TASK DATA:
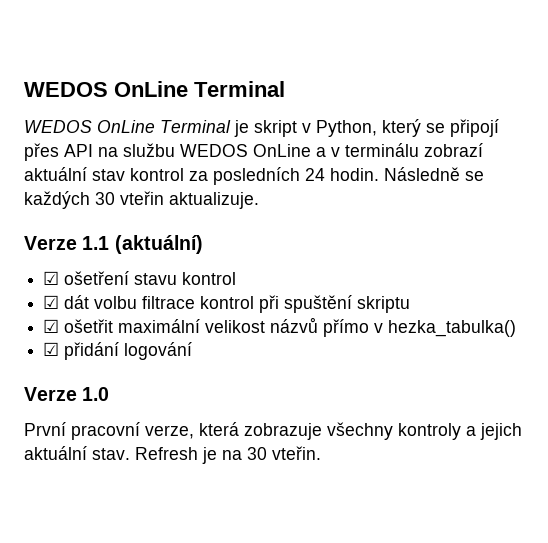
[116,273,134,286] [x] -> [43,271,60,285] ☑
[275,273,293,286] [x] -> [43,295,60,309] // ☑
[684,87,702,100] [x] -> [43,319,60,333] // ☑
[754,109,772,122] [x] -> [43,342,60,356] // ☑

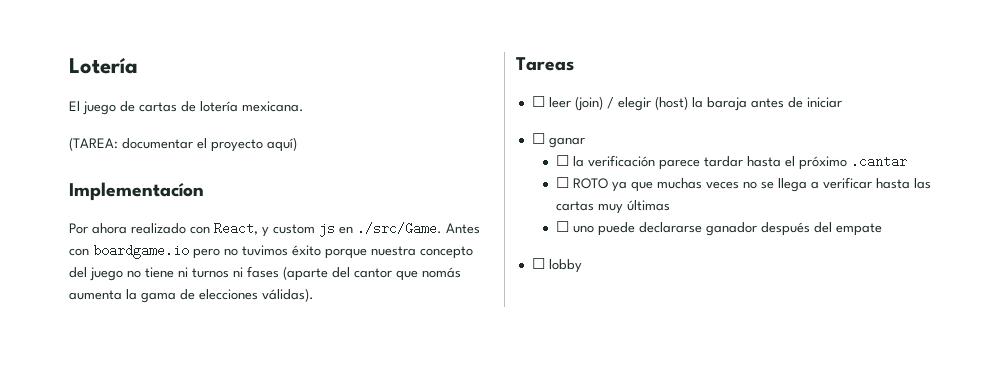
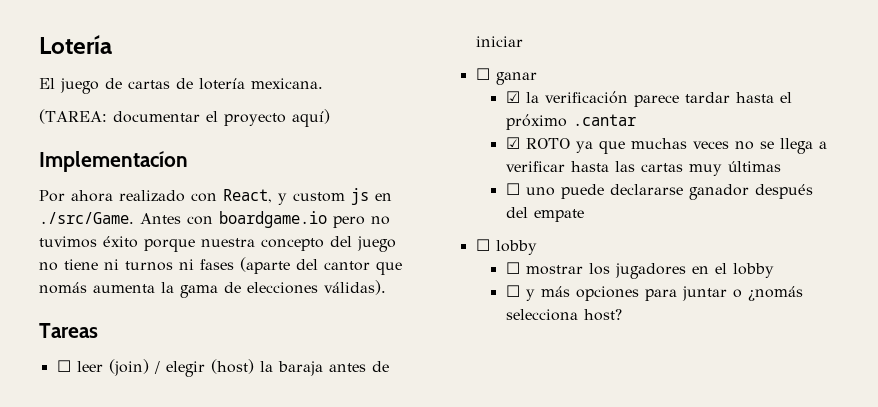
[556,155,570,166] ☐ -> [505,91,520,103] ☑
[556,177,570,188] ☐ -> [505,137,520,149] ☑
(582, 266) none -> [505,262,774,279] [505,285,803,301] [505,309,622,321] // ☐ mostrar los jugadores en el lobby // ☐ y más opciones para juntar o ¿nomás selecciona host?

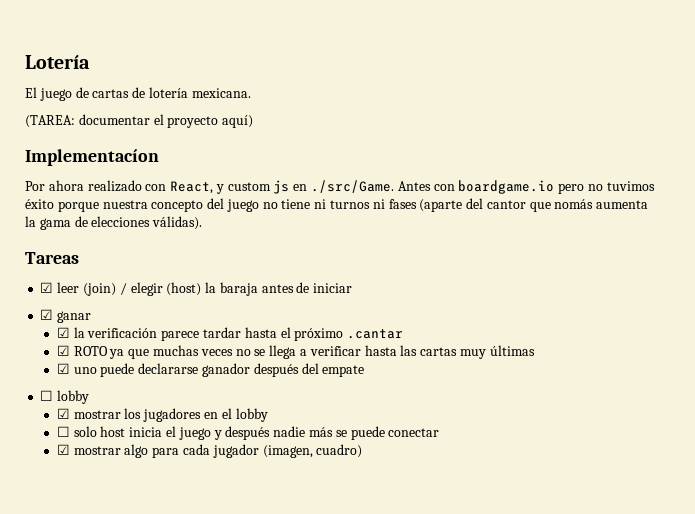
[56,360,71,372] ☐ -> [40,282,54,293] ☑
[475,68,490,80] ☐ -> [40,309,54,320] ☑
[505,183,520,195] ☐ -> [56,363,70,374] ☑
[505,262,520,274] ☐ -> [56,408,70,419] ☑
[525,286,803,301] [505,309,622,321] y más opciones para juntar o ¿nomás selecciona host? -> [73,426,440,440] [56,444,363,458] solo host inicia el juego y después nadie más se puede conectar // ☑ mostrar algo para cada jugador (imagen, cuadro)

REQUIRED WORK: Begin with the line that contains "[505,262,520,274] ☐ -> [56,408,70,419] ☑" and quote each line after it exactly, stopping after the last line of the data.

THE COMPLETED TASK:
[505,262,520,274] ☐ -> [56,408,70,419] ☑
[525,286,803,301] [505,309,622,321] y más opciones para juntar o ¿nomás selecciona host? -> [73,426,440,440] [56,444,363,458] solo host inicia el juego y después nadie más se puede conectar // ☑ mostrar algo para cada jugador (imagen, cuadro)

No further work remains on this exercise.